The Pounds' daughter and son-in-law, April and Eric Martin, and two grandchildren, 3½-year-old Damien and 3½-month-old Allison, all live with them in their northwest Modesto home.

The evening of Feb. 29, April and Eric went to a show and planned to have an early breakfast with friends before heading home. For whatever reason, they decided to skip the breakfast, arriving home about 1:20 a.m. on March 1.

"They saw smoke coming from the rafters," Al Pound said. "They yelled, 'The house is on fire!' We grabbed the (grand)kids and whatever we could and got out. Fifteen minutes later, the ceiling collapsed."

Attributed to an electrical fire, flames gutted the home, though fire crews were able to stop the blaze and protect some of the belongings from water and smoke damage. The Pounds took their important papers when they fled the home.
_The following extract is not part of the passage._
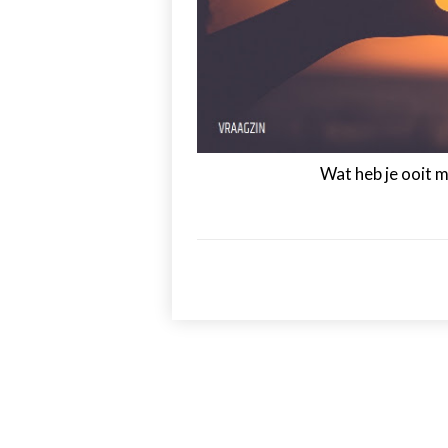
Wat heb je ooit m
"I can't say enough about the Fire Department," Pound said. "They were terrific. They salvaged our belongings and covered them with plastic (sheeting)."
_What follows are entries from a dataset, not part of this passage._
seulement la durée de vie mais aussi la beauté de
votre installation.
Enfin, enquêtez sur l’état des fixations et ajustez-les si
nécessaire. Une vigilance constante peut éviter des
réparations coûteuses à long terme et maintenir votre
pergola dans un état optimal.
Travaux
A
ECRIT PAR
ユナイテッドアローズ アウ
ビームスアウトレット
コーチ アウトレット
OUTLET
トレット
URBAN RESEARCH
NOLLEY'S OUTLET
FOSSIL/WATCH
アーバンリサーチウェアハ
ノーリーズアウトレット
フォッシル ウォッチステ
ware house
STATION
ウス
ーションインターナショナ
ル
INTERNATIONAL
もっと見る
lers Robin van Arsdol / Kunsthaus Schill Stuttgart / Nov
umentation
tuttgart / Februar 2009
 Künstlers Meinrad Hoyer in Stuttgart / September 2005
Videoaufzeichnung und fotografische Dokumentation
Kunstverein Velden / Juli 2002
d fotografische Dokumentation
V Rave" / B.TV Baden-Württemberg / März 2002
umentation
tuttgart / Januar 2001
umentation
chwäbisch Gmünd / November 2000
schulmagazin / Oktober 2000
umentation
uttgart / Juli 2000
Still, everything stored in the rafters of the home, built in the mid-1970s, was destroyed, including Kerry Pound's wedding dress.

"We also had about $3,000 worth of Christmas things up there," Pound said. "Me and the neighbors used to have a competition for lighting. Not this year. I'm going to lose."

Their insurer put them in a hotel until they could find a place to rent.

That took a week.

Again, Pound lauded those who helped him.

"I can't say enough about the insurance company, either," he said. "They got us a rental. They even gave us toothbrushes, shampoo and soap."

When Pound immediately began the process of getting the home repaired, he endured another unfortunate glitch.

The builder had used asbestos- bearing materials, all of which needed to be removed, adding to the cost and timeliness of the repairs. Now, they're looking at perhaps eight months before they can move back in.

But that's not all. The same Friday the Pounds moved from their motel into their rental, they got a call from their bank. They'd been hit by identity theft. The thieves somehow got the Pounds' ATM card number and personal identification number. Beginning on the same day as the fire, March 1, the thieves used the card to withdraw $1,500 over several transactions made in the Los Angeles area. The bank changed their account numbers and restored the money to their balance within a couple of weeks, Al Pound said.

Pound simply shrugs off his run of misfortunes.

"That's history," he said. "We're just doing it (life) day to day. You have to. You have to look at it as being half full instead of half empty."

Which means for Pound, this might be the perfect time to buy a lottery ticket. He's about due for some good luck.